### Work instructions
In the lines below, look for "APERTURE". Copy each line where it appears.

(Data supplied begins)

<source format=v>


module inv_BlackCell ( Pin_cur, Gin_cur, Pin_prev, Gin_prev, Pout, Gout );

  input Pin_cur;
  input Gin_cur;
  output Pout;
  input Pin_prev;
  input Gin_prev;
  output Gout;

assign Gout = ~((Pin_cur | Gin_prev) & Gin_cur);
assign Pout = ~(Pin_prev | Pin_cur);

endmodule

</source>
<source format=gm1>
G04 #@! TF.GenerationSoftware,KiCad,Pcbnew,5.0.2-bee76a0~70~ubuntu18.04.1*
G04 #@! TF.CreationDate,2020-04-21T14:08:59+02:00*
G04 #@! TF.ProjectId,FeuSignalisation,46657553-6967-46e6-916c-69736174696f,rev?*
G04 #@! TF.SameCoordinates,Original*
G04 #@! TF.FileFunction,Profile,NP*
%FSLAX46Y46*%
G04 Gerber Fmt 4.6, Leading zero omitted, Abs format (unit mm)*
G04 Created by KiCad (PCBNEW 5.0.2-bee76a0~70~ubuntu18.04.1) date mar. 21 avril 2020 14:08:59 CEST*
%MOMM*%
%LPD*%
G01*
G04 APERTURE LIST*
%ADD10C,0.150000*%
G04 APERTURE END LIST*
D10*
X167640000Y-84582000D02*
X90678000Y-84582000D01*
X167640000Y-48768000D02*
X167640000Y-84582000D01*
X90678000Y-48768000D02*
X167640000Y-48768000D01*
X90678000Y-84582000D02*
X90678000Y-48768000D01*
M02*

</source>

(Data supplied ends)
(Data supplied begins)

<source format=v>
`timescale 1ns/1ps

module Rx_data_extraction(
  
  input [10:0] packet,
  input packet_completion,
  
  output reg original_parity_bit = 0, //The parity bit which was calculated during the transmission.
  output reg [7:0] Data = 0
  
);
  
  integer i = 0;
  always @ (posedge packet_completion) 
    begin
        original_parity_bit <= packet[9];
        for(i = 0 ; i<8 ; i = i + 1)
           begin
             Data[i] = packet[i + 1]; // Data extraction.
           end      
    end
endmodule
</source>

(Data supplied ends)
(Data supplied begins)

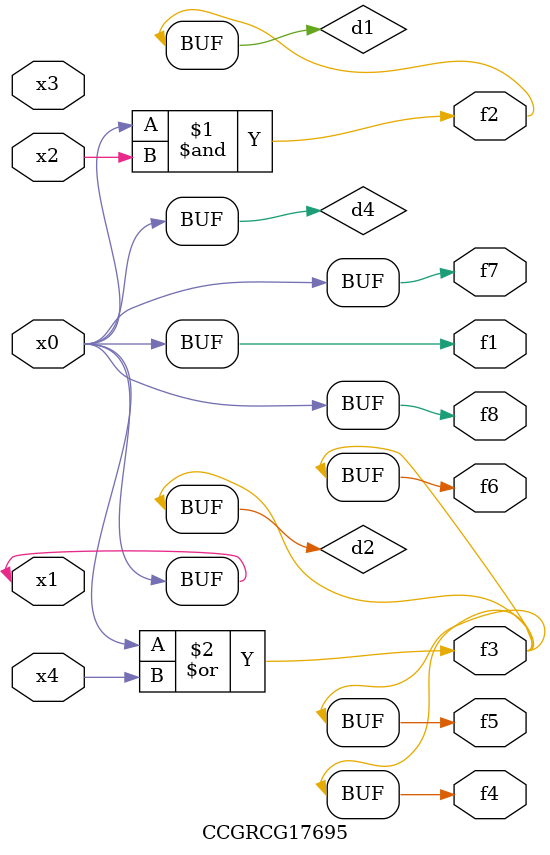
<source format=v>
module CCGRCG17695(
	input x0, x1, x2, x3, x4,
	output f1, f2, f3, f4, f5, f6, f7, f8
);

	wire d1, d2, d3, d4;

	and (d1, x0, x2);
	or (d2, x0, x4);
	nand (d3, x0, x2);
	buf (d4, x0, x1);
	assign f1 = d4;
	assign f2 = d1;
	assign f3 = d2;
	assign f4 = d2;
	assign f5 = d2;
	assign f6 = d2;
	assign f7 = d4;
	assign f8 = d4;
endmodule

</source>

(Data supplied ends)

### Solution for this exercise
G04 APERTURE LIST*
G04 APERTURE END LIST*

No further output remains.